Book Review: “The Petting Zoo” by Jim Carroll
This is the posthumous novel by literary giant and author of The Basketball Diaries, Jim Carroll. It is the story of Billy Wolfram, a painter and small-time celebrity of the late-eighties New York City art scene.
Last year the NYC art scene seemed to be a hot topic for novels, including Michael Cunningham’s By Nightfall and Steve Martin’s An Object of Beauty
. With books like these, which detail the inner worlds of the creative, it’s difficult not to think they are really a mirror for the author’s own feelings about writing. In The Petting Zoo
, the word ‘writer’ could easily replace the word ‘painter’, as the word ‘editor’ could replace the words ‘art dealer’, and ‘novel’ could replace ‘painting’. After achieving fame, Wolfram attends a gallery show at the Metropolitan Museum of Art for the 17th Century Spanish painter Diego Velazquez. He is so struck by the majestic spirituality evident in Velazquez’s work that he doubts his abilities as an artist to produce anything of meaning and to even paint ever again. Much like Carroll, he’s not in it for the money. He wants his art to mean something to people, but he can’t decide whether or not it should stand for something.
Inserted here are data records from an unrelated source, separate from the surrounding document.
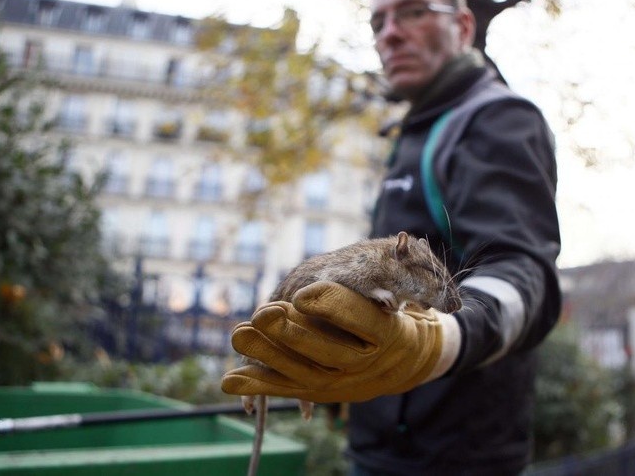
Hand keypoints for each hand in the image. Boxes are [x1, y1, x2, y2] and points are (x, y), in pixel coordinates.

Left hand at [221, 281, 454, 402]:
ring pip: (302, 373)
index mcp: (388, 334)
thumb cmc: (394, 315)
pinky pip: (287, 390)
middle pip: (327, 352)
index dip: (331, 306)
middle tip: (262, 314)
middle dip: (293, 334)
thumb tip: (401, 242)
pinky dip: (257, 386)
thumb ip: (390, 273)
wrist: (402, 361)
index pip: (361, 318)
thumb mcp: (406, 291)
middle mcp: (366, 363)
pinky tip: (228, 381)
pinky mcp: (320, 391)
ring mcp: (342, 383)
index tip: (302, 294)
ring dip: (267, 354)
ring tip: (239, 333)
His misadventure begins when he checks into the mental ward of a hospital. He stays only overnight, then retreats into his Manhattan apartment for weeks of wallowing in self-pity, watching old TV shows, and occasionally seeing his live-in assistant. Wolfram is pretty much a recluse to begin with, but once he’s locked away in his loft he begins avoiding calls from his newly-appointed obnoxious art dealer in favor of conferring with a small black crow, who perched upon his windowsill, explains that he is two thousand years old and was a crew member of Noah’s Arc. The bird has been assigned to help Billy and to bring him back from the brink of despair, but the artist may be too far gone to accept the help.
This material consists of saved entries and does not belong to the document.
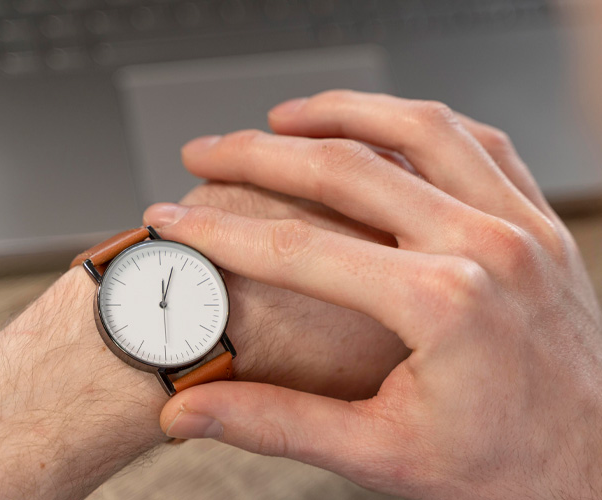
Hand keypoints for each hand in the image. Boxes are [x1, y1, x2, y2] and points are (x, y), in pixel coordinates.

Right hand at [145, 91, 601, 498]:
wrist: (598, 470)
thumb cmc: (507, 470)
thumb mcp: (381, 456)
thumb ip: (277, 423)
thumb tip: (190, 412)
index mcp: (443, 305)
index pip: (299, 249)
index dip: (221, 233)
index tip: (173, 219)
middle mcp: (488, 246)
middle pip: (346, 170)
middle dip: (259, 154)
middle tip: (208, 150)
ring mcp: (521, 225)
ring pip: (417, 129)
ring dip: (340, 113)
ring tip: (284, 117)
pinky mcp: (540, 223)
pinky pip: (479, 141)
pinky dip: (419, 122)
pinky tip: (383, 126)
Carroll’s final story is a serious, but fascinating meditation on personal beliefs, how to design them, and whether or not to express them to the world through art. It’s been said time and time again, but it’s an argument worth noting that art, in any form, should not be dogmatic. It should open minds to ideas, giving people the opportunity to form their own opinions. Billy, though, struggles with the contradiction that arrogance is counter-intuitive to this method, but is somehow necessary for him to be taken seriously as an artist.